On January 22, 1993, Donászi and Bene ambushed the Alfa store's cash-in-transit van in Újpest. The security guard, however, came earlier than expected. Donászi, who wanted to make the plan work at all costs, started shooting, but accidentally hit Bene's car. The shots had severely wounded Bene in his cheeks, which would only be removed by a surgeon later on. The relationship between the two robbers turned colder after the failure, and Donászi went abroad for a short time.

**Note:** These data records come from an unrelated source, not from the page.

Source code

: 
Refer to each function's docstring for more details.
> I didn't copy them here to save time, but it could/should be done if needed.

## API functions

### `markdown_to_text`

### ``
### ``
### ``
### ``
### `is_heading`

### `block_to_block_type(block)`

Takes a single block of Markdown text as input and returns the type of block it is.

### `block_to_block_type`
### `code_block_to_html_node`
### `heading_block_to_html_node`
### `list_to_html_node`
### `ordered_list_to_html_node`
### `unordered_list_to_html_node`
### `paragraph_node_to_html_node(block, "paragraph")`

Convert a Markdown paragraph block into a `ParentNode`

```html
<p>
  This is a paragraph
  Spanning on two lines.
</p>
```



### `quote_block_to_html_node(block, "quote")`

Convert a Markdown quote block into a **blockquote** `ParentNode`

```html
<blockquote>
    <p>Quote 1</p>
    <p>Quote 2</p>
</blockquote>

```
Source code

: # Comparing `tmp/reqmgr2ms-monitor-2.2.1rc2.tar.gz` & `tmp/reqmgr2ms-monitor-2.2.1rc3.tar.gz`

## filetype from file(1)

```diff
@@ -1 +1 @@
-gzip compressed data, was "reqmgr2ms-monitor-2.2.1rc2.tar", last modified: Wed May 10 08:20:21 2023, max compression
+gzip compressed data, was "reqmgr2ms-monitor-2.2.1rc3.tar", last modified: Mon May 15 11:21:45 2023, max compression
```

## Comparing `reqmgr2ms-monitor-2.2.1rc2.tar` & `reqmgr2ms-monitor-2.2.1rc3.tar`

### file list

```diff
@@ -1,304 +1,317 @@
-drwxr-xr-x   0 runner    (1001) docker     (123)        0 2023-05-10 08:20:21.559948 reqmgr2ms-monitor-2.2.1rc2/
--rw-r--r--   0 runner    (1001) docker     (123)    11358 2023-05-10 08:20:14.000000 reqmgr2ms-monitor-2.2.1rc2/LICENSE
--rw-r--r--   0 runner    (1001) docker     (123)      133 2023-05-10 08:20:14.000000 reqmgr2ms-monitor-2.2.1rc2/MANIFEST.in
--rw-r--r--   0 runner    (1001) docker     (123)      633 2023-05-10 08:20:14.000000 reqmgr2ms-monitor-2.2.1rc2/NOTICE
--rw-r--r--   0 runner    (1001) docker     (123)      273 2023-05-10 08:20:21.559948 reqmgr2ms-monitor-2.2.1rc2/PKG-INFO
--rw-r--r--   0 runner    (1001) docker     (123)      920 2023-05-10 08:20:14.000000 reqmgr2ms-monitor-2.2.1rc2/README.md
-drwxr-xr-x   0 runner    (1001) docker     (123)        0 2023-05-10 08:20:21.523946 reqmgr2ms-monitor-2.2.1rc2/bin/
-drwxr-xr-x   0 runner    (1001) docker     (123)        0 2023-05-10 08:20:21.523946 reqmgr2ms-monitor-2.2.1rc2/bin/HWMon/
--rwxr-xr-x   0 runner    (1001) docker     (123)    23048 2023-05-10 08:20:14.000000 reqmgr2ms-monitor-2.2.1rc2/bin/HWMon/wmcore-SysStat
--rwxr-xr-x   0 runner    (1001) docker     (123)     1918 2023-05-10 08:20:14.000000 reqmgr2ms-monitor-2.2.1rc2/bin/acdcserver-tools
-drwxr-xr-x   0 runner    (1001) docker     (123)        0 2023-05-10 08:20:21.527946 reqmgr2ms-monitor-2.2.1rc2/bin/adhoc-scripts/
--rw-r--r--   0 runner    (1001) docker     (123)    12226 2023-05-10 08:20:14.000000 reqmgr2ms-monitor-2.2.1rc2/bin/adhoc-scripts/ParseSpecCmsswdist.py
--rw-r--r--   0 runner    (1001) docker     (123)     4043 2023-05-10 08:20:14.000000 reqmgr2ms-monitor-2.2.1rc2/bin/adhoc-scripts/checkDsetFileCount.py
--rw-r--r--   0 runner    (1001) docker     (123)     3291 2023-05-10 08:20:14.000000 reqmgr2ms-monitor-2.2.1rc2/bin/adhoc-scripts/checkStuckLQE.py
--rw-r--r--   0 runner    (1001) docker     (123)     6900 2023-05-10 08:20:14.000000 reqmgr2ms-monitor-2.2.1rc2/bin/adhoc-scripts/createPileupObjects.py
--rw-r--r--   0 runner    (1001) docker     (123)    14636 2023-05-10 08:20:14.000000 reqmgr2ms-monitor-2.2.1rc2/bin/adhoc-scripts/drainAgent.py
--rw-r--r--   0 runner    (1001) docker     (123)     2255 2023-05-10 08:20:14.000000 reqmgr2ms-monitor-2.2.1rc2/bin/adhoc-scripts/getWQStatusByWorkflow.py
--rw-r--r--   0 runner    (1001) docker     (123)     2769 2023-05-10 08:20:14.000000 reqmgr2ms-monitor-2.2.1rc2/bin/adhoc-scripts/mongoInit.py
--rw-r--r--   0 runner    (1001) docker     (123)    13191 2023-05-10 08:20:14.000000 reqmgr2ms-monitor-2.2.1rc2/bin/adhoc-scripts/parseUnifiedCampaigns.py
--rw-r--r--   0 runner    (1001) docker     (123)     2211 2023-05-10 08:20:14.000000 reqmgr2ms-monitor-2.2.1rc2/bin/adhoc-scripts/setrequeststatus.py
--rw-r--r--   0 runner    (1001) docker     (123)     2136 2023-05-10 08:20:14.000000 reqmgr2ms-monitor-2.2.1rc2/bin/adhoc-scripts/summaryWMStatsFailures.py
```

On November 13, 1993, Donászi carried out his last successful attack when he attacked a post office on Soroksarí Street in Budapest. During the robbery, Bene only took part as a driver, but Donászi was still able to bring a fortune of 15 million forints. The police arrested a post office employee who was kept in prison for months. After the attack, the couple learned that a friend of their acquaintances knew of their murders and robberies. Donászi considered the woman to be a risk, so he prepared to kill her. However, this did not happen, as on May 4, 1994, both criminals were arrested.

=== Trial and death ===
When Donászi was arrested, he declared that he was to be considered a prisoner of war. He longed for a long punishment and thought that the news of his murders and cruel acts would give him enough prestige in prison to be able to rise to the top of the hierarchy of prisoners, crowning his criminal career. During public reconstructions of the robberies, he calmly and intelligently reported on his offenses. In court, on January 26, 1995, Aladár Donászi was found guilty of shooting with intent, stealing for profit and murder, and sentenced to life imprisonment. However, his "fairy tale" dream would not be realized. Following his arrival, the director of Sopronkőhida Prison placed Donászi in an isolated cell. During his imprisonment, Donászi took part in preparing a report on his life, giving correspondence and rarely interviews. He could have been released in early 2014, but on the evening of August 10, 2001, Donászi killed himself in his cell by cutting his wrists with a razor.

== In the media ==
Donászi and Bene were the favourite figures of tabloids because of their cruelty. Zoltán Tabori published a novel titled Nagyvadak (Big Game) about their crimes, based on several interviews. A film titled Gengszterfim (Gangster Movie) was released in 1998. Aladár Donászi was also noted as a deterrent example by the Hungarian movement for the restoration of death penalty during the 2010s.